# Full code
### Combination of Self Organizing Maps (SOM) and a clustering algorithm. FC-Means and K-Means.

In [None]:
from __future__ import division, print_function
import itertools
import matplotlib.pylab as plt
import pandas as pd
import numpy as np
import sompy
import skfuzzy as fuzz
from sklearn.cluster import KMeans
from sklearn import metrics


def plot_confusion_matrix(cm, classes,
                          normalize=False,
                          title='Confusion matrix',
                          cmap=plt.cm.Blues):
    """
    This function prints and plots the confusion matrix.
    Normalization can be applied by setting `normalize=True`.
    """
    if normalize:
        cm = cm.astype('float') / cm.sum(axis=1)[:, np.newaxis]
        print("Normalized confusion matrix")
    else:
        print('Confusion matrix, without normalization')

    print(cm)

    plt.imshow(cm, interpolation='nearest', cmap=cmap)
    plt.title(title)
    plt.colorbar()
    tick_marks = np.arange(len(classes))
    plt.xticks(tick_marks, classes, rotation=45)
    plt.yticks(tick_marks, classes)

    fmt = '.2f' if normalize else 'd'
    thresh = cm.max() / 2.
    for i, j in itertools.product(range(cm.shape[0]), range(cm.shape[1])):
        plt.text(j, i, format(cm[i, j], fmt),
                 horizontalalignment="center",
                 color="white" if cm[i, j] > thresh else "black")
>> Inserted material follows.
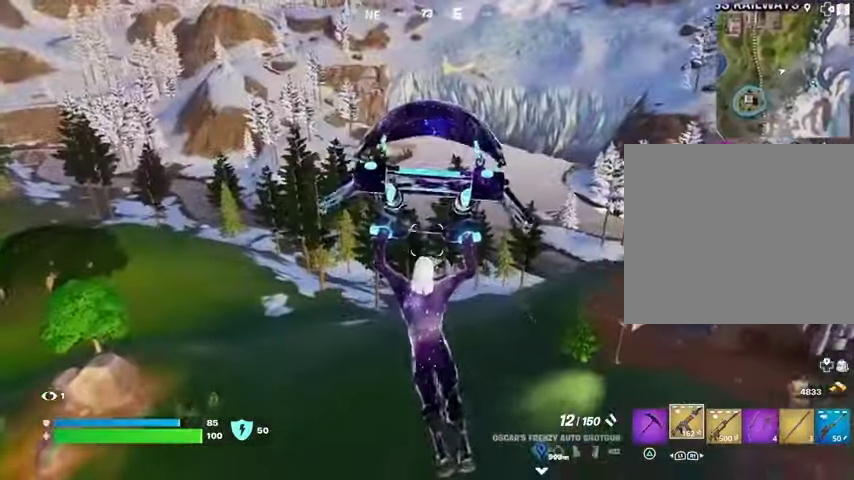
{"buttons": [], "left_stick": "up-right", "right_stick": "center", "events": [[100, "CROSS", "down"], [100, "left_stick", "up-right"], [200, "CROSS", "up"]]}
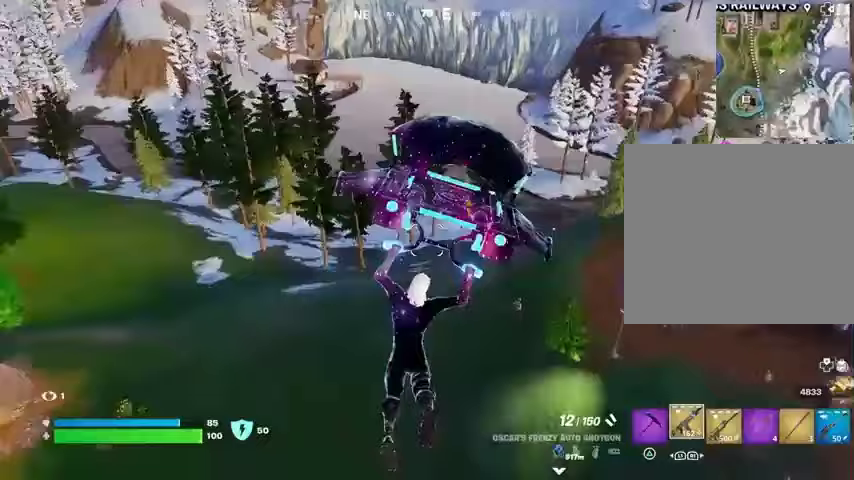
{"buttons": [], "left_stick": "up-right", "right_stick": "down", "events": [[500, "right_stick", "down"]]}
    plt.ylabel('True label')
    plt.xlabel('Predicted label')
    plt.tight_layout()
    

def plot_data(som, plot1=True, plot2=True, plot3=True, plot4=True, plot5=True, plot6=True):
    plt.figure(figsize=(20,20))
    if plot1:
        proj = som.project_data(group_0_10)
        coord = som.bmu_ind_to_xy(proj)
        plt.subplot(321)
        plt.plot(coord[:, 1], coord[:, 0], marker='.', linestyle='--', color='r')

    if plot2:
        proj = som.project_data(group_10_19)
        coord = som.bmu_ind_to_xy(proj)
        plt.subplot(322)
        plt.plot(coord[:, 1], coord[:, 0], c='black', linestyle='--',
                                marker='.')
    if plot3:
        proj = som.project_data(group_20_29)
        coord = som.bmu_ind_to_xy(proj)
        plt.subplot(323)
        plt.plot(coord[:, 1], coord[:, 0], c='brown',
                                marker='.', linestyle='--',)
    if plot4:
        proj = som.project_data(group_30_39)
        coord = som.bmu_ind_to_xy(proj)
        plt.subplot(324)
        plt.plot(coord[:, 1], coord[:, 0], c='blue',
                                marker='.', linestyle='--',)
    if plot5:
        proj = som.project_data(group_40_49)
        coord = som.bmu_ind_to_xy(proj)
        plt.subplot(325)
        plt.plot(coord[:, 1], coord[:, 0], c='green',
                                marker='.', linestyle='--',)
    if plot6:
        proj = som.project_data(group_over_50)
        coord = som.bmu_ind_to_xy(proj)
        plt.subplot(326)
        plt.plot(coord[:, 1], coord[:, 0], c='orange', marker='.', linestyle='--',)
    

def cluster(som, n_clusters=6):
    from sklearn.cluster import KMeans
    cl_labels = KMeans(n_clusters=n_clusters).fit(
        som._normalizer.denormalize_by(som.data_raw, som.codebook.matrix)
    )
    return cl_labels


def get_prediction_vs_real(som, data, complet_data, cmeans_fc, num_classes):
    from skfuzzy.cluster import cmeans_predict
    normalized_data = data.T
    u, u0, d, jm, p, fpc = cmeans_predict(normalized_data, cmeans_fc, 2, 
                                          error=0.005, maxiter=1000)
    complet_data['Cluster'] = np.argmax(u, axis=0)
    return complet_data


def get_false_positives(conf_matrix, num_classes=6):
    false_positive = []
    for i in range(num_classes):
        false_positive.append(sum(conf_matrix[:,i]) - conf_matrix[i,i])
    return false_positive


def get_false_negatives(conf_matrix, num_classes=6):
    false_negative = []
    for i in range(num_classes):
        false_negative.append(sum(conf_matrix[i,:]) - conf_matrix[i,i])
    return false_negative


def generate_confusion_matrix(complet_data, classes_name=['0~10', '10~19', '20~29', '30~39', '40~49', '>50']):
    from sklearn import metrics

    conf_matrix = metrics.confusion_matrix(complet_data['Age'], complet_data['Cluster'])
    plt.figure()
    plot_confusion_matrix(conf_matrix, classes=classes_name,
                          title='Confusion matrix, without normalization')
    return conf_matrix


def get_metrics(conf_matrix, num_classes=6):
    true_positives = np.diag(conf_matrix)
    false_positives = get_false_positives(conf_matrix, num_classes)
    false_negatives = get_false_negatives(conf_matrix, num_classes)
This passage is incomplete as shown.